Plastic Slinkys are also available. They can be made in different colors. Many of them are made with the colors of the rainbow in rainbow order. They were marketed in the 1970s as a safer alternative to metal Slinkys as they did not present a hazard when inserted into electrical sockets. The plastic spring toy, known as the Plastic Slinky, was invented by Donald James Reum of Avon Plastics in Albany, Minnesota. Reum came up with the idea as he was experimenting with different techniques to produce a spiral hose for watering plants. However, as it came off the assembly line, according to his children, it looked more like a "Slinky". He worked at it until it came out perfectly and then went to Betty James with his prototype. Reum manufactured the Plastic Slinky for Betty James for several years. Eventually Betty James decided to manufacture the product exclusively through James manufacturing, effectively ending the production of the toy by the small Minnesota company. Reum's patent number, 4120929 was filed on December 28, 1976, and issued by the U.S. Patent Office on October 17, 1978.

==Awards and honors==
In 1999, the United States Postal Service issued a Slinky postage stamp. The Slinky was inducted into the National Toy Hall of Fame in 2000 in their Celebrate the Century stamp series. A bill to nominate the Slinky as the state toy of Pennsylvania was introduced by Richard Geist in 2001 but not enacted. The same year, Betty James was inducted into the Toy Industry Association's Hall of Fame. In 2003, Slinky was named to the Toy Industry Association's "Century of Toys List" of the 20th century's 100 most memorable and creative toys.

==Other uses==
Slinkys and similar springs can be used to create a 'laser gun' like sound effect. This is done by holding up a Slinky in the air and striking one end, causing a metallic sound that sharply lowers in pitch. The effect can be amplified by attaching a plastic cup to one end of the Slinky.
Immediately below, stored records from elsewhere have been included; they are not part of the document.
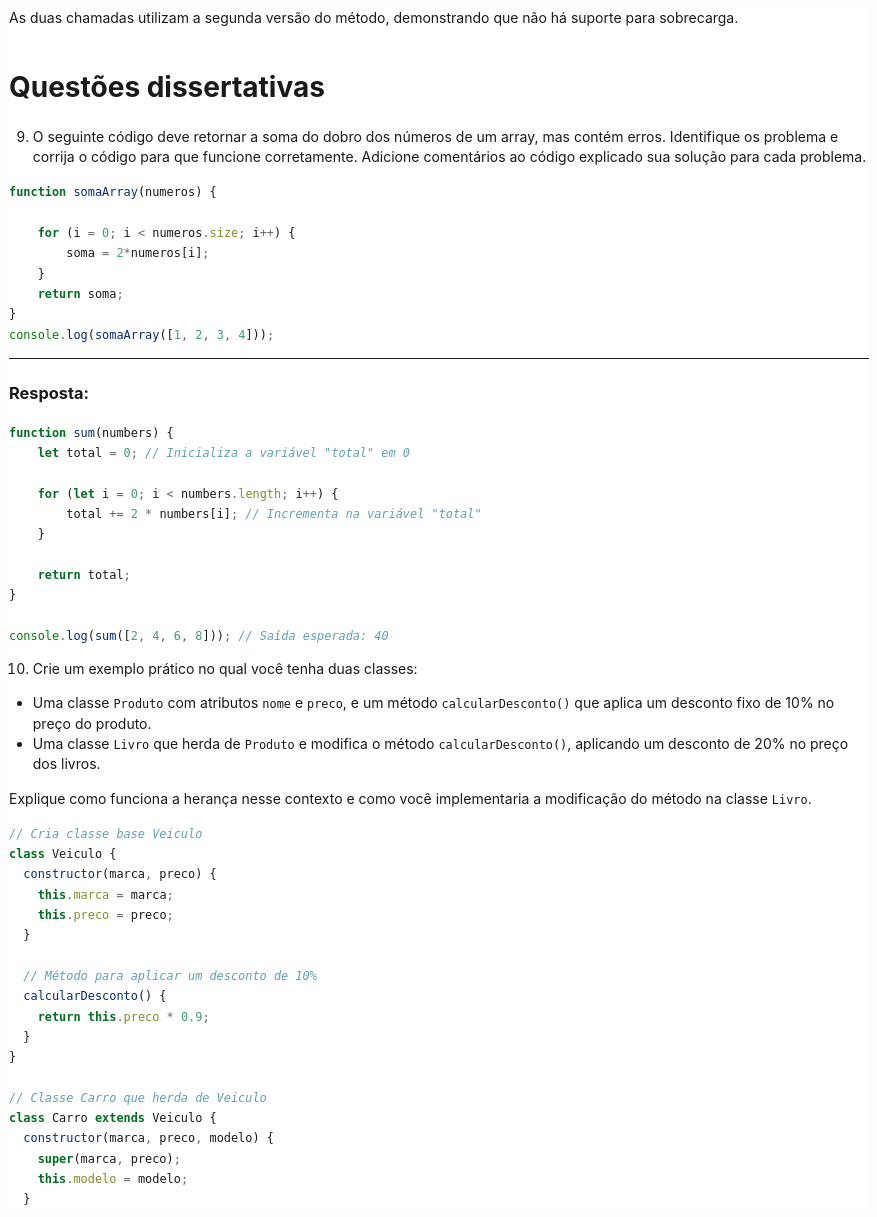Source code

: As duas chamadas utilizam a segunda versão do método, demonstrando que não há suporte para sobrecarga.

# Questões dissertativas
9) O seguinte código deve retornar a soma do dobro dos números de um array, mas contém erros. Identifique os problema e corrija o código para que funcione corretamente. Adicione comentários ao código explicado sua solução para cada problema.

```javascript
function somaArray(numeros) {

    for (i = 0; i < numeros.size; i++) {
        soma = 2*numeros[i];
    }
    return soma;
}
console.log(somaArray([1, 2, 3, 4]));
```
______

### Resposta:
```javascript
function sum(numbers) {
    let total = 0; // Inicializa a variável "total" em 0

    for (let i = 0; i < numbers.length; i++) { 
        total += 2 * numbers[i]; // Incrementa na variável "total"
    }

    return total;
}

console.log(sum([2, 4, 6, 8])); // Saída esperada: 40
```

10) Crie um exemplo prático no qual você tenha duas classes:

- Uma classe `Produto` com atributos `nome` e `preco`, e um método `calcularDesconto()` que aplica um desconto fixo de 10% no preço do produto.
- Uma classe `Livro` que herda de `Produto` e modifica o método `calcularDesconto()`, aplicando um desconto de 20% no preço dos livros.

Explique como funciona a herança nesse contexto e como você implementaria a modificação do método na classe `Livro`.

```javascript
// Cria classe base Veiculo
class Veiculo {
  constructor(marca, preco) {
    this.marca = marca;
    this.preco = preco;
  }

  // Método para aplicar um desconto de 10%
  calcularDesconto() {
    return this.preco * 0.9;
  }
}

// Classe Carro que herda de Veiculo
class Carro extends Veiculo {
  constructor(marca, preco, modelo) {
    super(marca, preco);
    this.modelo = modelo;
  }
```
The Helixophone is the name composer and artist Sonia Paço-Rocchia gave to a musical instrument made with a Slinky and a resonator. Hélix is a sound installation with up to 20 Helixophones, automated and playing an interactive sound composition.

Metal Slinkys can be used as an antenna; it resonates between 7 and 8 MHz. During the Vietnam War, it was used as a portable antenna for local HF communication. This setup had many advantages over a long wire shot from M79 grenade launcher: small dimensions, fast and quiet installation, reusability, good takeoff angle for local communication, and adequate performance. It was also used to extend the ranges of handheld radios.

In 1985, in conjunction with the Johnson Space Center and the Houston Museum of Natural Science, Space Shuttle Discovery astronauts created a video demonstrating how familiar toys behaved in space. One astronaut described the toy as "sort of droop[ing]". The video was prepared to stimulate interest in school children about the basic principles of physics and the phenomenon of weightlessness.

Several online videos have shown that a Slinky can be mounted on the pole of a bird feeder to deter squirrels from climbing up the pole.